Y esa alianza se cimienta, además, en la circunstancia de que perros y humanos comparten relativamente pocas enfermedades infecciosas. Las zoonosis transmitidas de unos a otros son raras. Cánidos y primates nos encontramos alejados en el árbol de la vida y no nos ponemos en alto riesgo mutuo. Por suerte para ellos, los perros no son los animales de laboratorio más codiciados para ensayar fármacos. Si acaso, perros y humanos nos pasamos garrapatas y pulgas, pero estos parásitos externos no suelen poner tan en riesgo nuestras vidas como amenazantes virus o bacterias (causantes de tuberculosis, gripe o peste) que sí transmiten otros animales domésticos o comensales como las ratas.

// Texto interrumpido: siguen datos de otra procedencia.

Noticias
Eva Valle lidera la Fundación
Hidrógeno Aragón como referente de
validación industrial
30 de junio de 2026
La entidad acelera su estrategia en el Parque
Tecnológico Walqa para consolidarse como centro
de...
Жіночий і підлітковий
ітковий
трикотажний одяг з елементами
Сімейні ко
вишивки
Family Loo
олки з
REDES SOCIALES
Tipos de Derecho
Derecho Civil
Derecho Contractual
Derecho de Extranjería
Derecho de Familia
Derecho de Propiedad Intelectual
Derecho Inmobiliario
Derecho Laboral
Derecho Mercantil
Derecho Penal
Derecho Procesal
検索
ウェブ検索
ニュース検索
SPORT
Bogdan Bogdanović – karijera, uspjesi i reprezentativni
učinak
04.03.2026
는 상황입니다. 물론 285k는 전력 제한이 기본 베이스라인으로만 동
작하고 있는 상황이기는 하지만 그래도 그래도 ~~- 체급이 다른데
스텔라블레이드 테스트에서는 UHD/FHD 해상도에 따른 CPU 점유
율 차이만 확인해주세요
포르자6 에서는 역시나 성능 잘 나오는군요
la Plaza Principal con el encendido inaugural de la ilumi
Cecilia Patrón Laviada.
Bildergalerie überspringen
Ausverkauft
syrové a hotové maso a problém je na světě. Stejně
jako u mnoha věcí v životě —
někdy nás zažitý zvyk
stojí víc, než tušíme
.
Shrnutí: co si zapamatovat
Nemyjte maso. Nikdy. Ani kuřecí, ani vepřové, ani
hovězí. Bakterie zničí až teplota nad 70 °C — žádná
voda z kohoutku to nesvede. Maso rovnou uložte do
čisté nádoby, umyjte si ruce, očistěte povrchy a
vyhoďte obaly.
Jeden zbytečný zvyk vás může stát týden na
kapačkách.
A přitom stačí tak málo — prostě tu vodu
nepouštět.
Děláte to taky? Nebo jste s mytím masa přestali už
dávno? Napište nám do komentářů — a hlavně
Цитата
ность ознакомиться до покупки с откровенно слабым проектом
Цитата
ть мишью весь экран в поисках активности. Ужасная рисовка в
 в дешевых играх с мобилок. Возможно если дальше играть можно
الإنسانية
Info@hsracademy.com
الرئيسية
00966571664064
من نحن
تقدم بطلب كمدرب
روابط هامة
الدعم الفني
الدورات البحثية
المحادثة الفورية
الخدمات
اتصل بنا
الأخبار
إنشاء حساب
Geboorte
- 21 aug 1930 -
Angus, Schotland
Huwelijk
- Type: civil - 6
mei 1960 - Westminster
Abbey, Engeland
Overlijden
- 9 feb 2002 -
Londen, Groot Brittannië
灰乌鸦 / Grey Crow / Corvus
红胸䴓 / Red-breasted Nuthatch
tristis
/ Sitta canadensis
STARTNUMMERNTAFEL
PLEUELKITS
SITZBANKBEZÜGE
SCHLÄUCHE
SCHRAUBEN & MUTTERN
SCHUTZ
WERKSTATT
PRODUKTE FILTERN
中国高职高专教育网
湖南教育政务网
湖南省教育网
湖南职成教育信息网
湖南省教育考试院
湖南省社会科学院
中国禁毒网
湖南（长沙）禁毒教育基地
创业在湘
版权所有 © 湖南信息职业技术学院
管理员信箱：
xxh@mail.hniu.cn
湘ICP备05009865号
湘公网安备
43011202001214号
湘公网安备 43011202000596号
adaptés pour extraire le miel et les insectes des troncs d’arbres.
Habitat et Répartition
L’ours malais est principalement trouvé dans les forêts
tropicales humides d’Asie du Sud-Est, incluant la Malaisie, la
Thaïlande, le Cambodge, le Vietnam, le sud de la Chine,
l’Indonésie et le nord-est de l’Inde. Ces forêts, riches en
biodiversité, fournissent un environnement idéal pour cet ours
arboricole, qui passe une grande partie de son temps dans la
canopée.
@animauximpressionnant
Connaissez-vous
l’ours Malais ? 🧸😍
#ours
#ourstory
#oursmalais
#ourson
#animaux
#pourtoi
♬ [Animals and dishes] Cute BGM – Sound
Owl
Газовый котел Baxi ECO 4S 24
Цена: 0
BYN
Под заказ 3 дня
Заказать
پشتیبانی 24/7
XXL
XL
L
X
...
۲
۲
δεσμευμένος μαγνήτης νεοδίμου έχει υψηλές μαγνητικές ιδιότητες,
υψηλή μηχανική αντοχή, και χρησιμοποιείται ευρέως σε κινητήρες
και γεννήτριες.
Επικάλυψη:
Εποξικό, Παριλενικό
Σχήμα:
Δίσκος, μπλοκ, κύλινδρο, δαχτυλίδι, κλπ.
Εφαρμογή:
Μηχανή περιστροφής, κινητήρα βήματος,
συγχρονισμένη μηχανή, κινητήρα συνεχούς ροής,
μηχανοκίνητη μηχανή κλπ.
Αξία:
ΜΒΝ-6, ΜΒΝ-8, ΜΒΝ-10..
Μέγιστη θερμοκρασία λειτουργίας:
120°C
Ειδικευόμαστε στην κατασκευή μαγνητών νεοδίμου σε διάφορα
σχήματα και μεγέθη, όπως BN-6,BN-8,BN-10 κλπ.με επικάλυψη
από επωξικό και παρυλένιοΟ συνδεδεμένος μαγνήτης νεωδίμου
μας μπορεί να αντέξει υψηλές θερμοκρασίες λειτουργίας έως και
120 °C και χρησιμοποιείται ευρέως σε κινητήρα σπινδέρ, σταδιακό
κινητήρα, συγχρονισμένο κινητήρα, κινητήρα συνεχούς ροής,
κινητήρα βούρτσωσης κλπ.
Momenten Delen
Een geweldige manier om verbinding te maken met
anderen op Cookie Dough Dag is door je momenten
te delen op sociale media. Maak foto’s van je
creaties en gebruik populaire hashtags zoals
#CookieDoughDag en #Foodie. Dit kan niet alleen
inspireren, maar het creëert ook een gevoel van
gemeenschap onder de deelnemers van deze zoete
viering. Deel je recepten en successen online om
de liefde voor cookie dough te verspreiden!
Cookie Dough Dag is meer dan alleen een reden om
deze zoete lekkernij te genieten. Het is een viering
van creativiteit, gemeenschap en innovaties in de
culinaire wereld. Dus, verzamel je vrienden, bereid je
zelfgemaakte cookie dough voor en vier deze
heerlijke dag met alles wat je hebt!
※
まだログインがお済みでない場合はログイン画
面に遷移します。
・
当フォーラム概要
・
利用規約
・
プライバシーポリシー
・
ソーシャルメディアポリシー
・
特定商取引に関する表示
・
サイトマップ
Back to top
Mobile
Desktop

Cuando escuchamos la historia del malogrado Excalibur, seguro que muchos de nosotros sentimos un escalofrío mirando a nuestro mejor amigo
Pues sí, es seguro tener perro junto a nosotros. Entienden lo que les pedimos y comen casi lo mismo que nosotros. Una vida en común fácil y placentera. Una relación antiquísima que ha dado lugar a la selección de perros de todo pelaje y tamaño. Con funciones de pastoreo, vigilancia, ataque, salvamento, detección de sustancias, o la simple compañía… siempre basado en códigos de comunicación de mutua comprensión. Los perros llegan a entender nuestras señales de comunicación, por gestos o verbales, y nosotros llegamos a entender las suyas. Sabemos cuando enferman y detectamos sus estados de ánimos. Sabemos cuando quieren comer, beber, entrar en casa, subirse al sillón o jugar con nosotros. El juego compartido da mucho juego, valga la redundancia. Un perro juega con su “dueño” o quiere hacerlo hasta su muerte. Un animal que pudiera herirnos con sus dientes, al jugar renuncia a ellos en un combate ritual en la que ambos testamos nuestras fuerzas sin lastimarnos. Quién sabe si a modo de entrenamiento para la caza en común que practicaron sus ancestros y los nuestros.
La alianza ancestral con el perro es única por esa comunicación intensa y precisa. El perro no es cualquier animal doméstico y es con todo derecho un miembro de la familia, a la que se entrega y defiende con pasión. Es un animal que no ensucia su cama –todos los demás domésticos no controlan esfínteres, descontando el gato- y se ha ganado dormir en la nuestra. Sí, el perro es algo más que un animal esclavo. Y en nuestra escala de aprecio animal va seguido a distancia por el caballo, un notable símbolo de estatus a lo largo de la historia y otro animal con el que es posible comunicarse. Mucho más lejos quedan todos los demás.
Así que cuando escuchamos la historia del malogrado Excalibur, seguro que muchos de nosotros (me resisto a llamarme dueño o propietario) sentimos un escalofrío mirando a nuestro mejor amigo. No nos hubiera gustado nada que le tocara a él.